The gaol guides won everyone’s hearts. They must use acting students. They put a lot of drama into it. Then again, they’re Irish. I can say this, ‘cause so am I, half, at least, Catholic from the North, no less. No matter. We learned that the tourism industry in Northern Ireland is very young. It only started up around the year 2000. Before the Good Friday agreement of 1996, no one wanted to come here. Let’s face it, the place wasn’t safe. “The Troubles” had left a terrible legacy of mental health issues, and a lot of doctors learned good plastic surgery. No one wanted all that fighting. The silent majority had to make itself heard. Britain had decreed, 200 years ago, that no one who was Roman Catholic, or even Presbyterian, could have a decent education. The Presbyterians were the Scots-Irish, who had been sent over to colonize Ireland and defend it from its enemies.

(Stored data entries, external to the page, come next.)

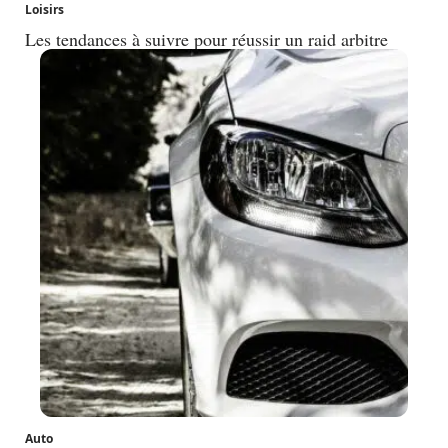
Loisirs
Les tendances à suivre pour réussir un raid arbitre
Auto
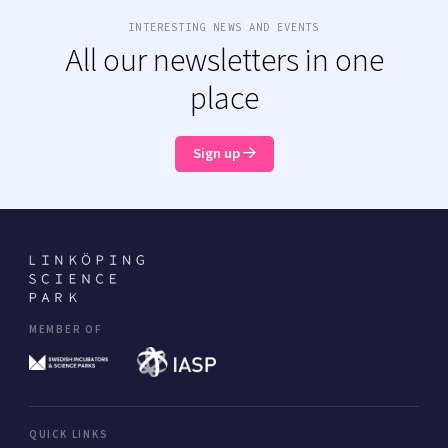
INTERESTING NEWS AND EVENTS
All our newsletters in one
place
Sign up
MEMBER OF
QUICK LINKS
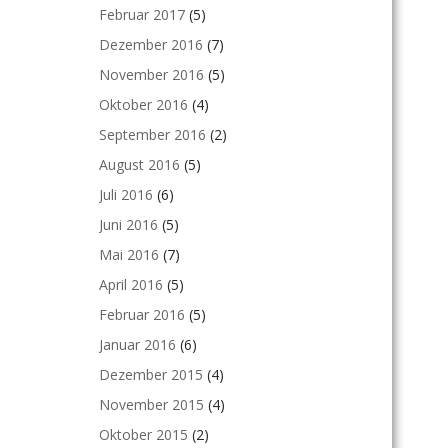
Februar 2017
(5)
Dezember 2016
(7)
November 2016
(5)
Oktober 2016
(4)
September 2016
(2)
August 2016
(5)
Juli 2016
(6)
Juni 2016
(5)
Mai 2016
(7)
April 2016
(5)
Februar 2016
(5)
Januar 2016
(6)
Dezember 2015
(4)
November 2015
(4)
Oktober 2015
(2)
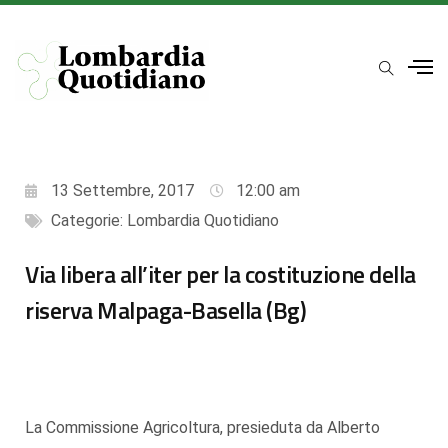
13 Settembre, 2017
12:00 am
Categorie:
Lombardia Quotidiano
Via libera all’iter per la costituzione della
riserva Malpaga-Basella (Bg)
La Commissione Agricoltura, presieduta da Alberto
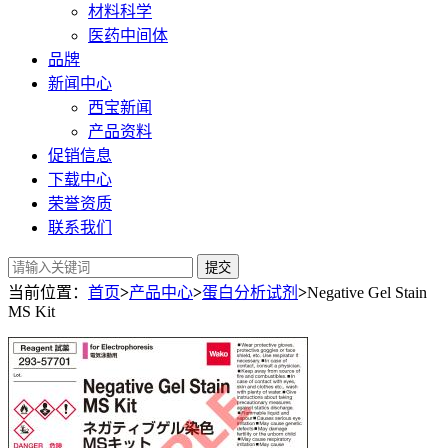
材料科学
医药中间体
品牌
新闻中心
西宝新闻
产品资料
促销信息
下载中心
荣誉资质
联系我们
提交
当前位置：
首页
>
产品中心
>
蛋白分析试剂
>
Negative Gel Stain
MS Kit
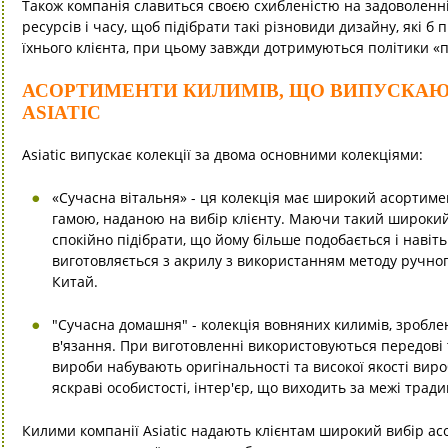
Також компанія славиться своєю схибленістю на задоволенн
ресурсів і часу, щоб підібрати такі різновиди дизайну, які б 
їхнього клієнта, при цьому завжди дотримуються політики «
АСОРТИМЕНТИ КИЛИМІВ, ЩО ВИПУСКА
ASIATIC
Asiatic випускає колекції за двома основними колекціями:
«Сучасна вітальня» - ця колекція має широкий асортиме
гамою, наданою на вибір клієнту. Маючи такий широкий
спокійно підібрати, що йому більше подобається і навіт
виготовляється з акрилу з використанням методу ручног
Китай.
"Сучасна домашня" - колекція вовняних килимів, зробле
в'язання. При виготовленні використовуються передові 
вироби набувають оригінальності та високої якості вир
яскраві особистості, інтер'єр, що виходить за межі тради
Килими компанії Asiatic надають клієнтам широкий вибір ас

They fought with the Irish, against the British all through the troubles.
Now that equality has come, Belfast appears to be a lovely place. The linen industry has moved to Asia and ship-building is a shadow of its former self. The dry docks make good movie studios, though, tourism is catching on, and there are KFCs all over the place. There’s also a lot of street art, both the un-commissioned murals of the troubles, and newly commissioned pieces, like the giant salmon, which is supposed to symbolize differing communities coming together in peace. Canada should be proud that Bombardier is Belfast’s biggest employer.
On Aug 14, we were at sea, on the way to Scotland. We had a room service breakfast, and I talked to the guest who was looking for Edinburgh information. I then went to the desk, where I was soon joined by Pat and Paul. It was particularly quiet, and I ended up working there for an extra couple of hours, and a couple more after I had taken a gym break, with Elvon. I got a lot of PhotoShopping and blogging done, which felt good.
I was still there an hour later, when Lois Bacon came by all pumped up by an exercise class that had taken place on the dance floor on Deck 3, at the foot of the atrium. She highly recommended the Lawn Club Grill, which we will do one night.
We had another nice dinner with Pat and Paul and the entertainment was a West End tenor named Andrew Derbyshire, who was tall and thin, so was his voice and performance. Can’t win ‘em all.